Over time, this can subtly constrain the kinds of scientific and AI questions that get asked at scale. Problems that fit the CPU‑centric mold are easier to justify and operationalize; those that would benefit from radically different architectures have to fight upstream against the compatibility machine.
The stakes: who gets to change the code, and who is reduced to serving it
When CPUs win by weaponizing backward compatibility, the center of power in computing shifts away from those who design the fastest hardware or the cleverest algorithms. It moves toward whoever controls the legacy: the codebases, the contracts, the cloud platforms, the norms of “it‑just‑works.”
For human agency, that means more people in HPC and AI will find their work defined by constraints they didn’t choose. They will be asked to tune, port, and maintain within an architecture that exists to protect accumulated software capital, not to maximize what is mathematically or scientifically possible. Identity shifts from “builder of new systems” to “caretaker of systems that cannot be allowed to break.”

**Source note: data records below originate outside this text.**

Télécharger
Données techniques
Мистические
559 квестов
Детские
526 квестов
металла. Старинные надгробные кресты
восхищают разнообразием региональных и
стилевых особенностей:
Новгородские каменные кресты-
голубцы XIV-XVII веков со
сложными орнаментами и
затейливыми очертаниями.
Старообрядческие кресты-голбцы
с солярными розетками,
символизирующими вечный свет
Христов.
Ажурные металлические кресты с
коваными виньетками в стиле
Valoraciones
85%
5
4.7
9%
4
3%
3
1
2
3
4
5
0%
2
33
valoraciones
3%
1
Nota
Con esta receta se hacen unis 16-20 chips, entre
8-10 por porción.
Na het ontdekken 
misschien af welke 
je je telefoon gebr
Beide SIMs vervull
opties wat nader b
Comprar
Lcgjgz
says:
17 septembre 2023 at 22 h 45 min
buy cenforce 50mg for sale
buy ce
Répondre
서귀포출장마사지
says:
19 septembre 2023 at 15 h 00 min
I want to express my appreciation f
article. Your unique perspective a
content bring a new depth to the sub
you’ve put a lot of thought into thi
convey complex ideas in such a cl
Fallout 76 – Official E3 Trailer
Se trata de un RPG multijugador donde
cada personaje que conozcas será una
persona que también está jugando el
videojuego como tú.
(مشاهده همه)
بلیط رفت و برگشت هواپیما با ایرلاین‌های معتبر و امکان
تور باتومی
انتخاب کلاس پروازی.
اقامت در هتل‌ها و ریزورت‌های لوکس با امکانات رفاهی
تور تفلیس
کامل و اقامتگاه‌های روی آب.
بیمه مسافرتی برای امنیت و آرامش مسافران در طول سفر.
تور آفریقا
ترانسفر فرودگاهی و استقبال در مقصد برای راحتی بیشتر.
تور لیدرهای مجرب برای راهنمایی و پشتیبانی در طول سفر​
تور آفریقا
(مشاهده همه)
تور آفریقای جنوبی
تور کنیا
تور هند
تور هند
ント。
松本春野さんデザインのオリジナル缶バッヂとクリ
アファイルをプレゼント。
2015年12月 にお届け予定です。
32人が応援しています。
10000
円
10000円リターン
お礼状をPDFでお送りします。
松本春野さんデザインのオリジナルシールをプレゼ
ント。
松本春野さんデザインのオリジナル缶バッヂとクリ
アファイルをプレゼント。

The deeper question is whether we accept that the path of next‑generation supercomputing is constrained by what our old CPU‑bound code can tolerate. If the answer remains yes, then the most profound decisions about AI and HPC won’t be made in research labs or GPU roadmaps. They will be made wherever someone decides that supporting one more generation of “it‑just‑works” CPUs is cheaper than asking humans to change how they think and write code.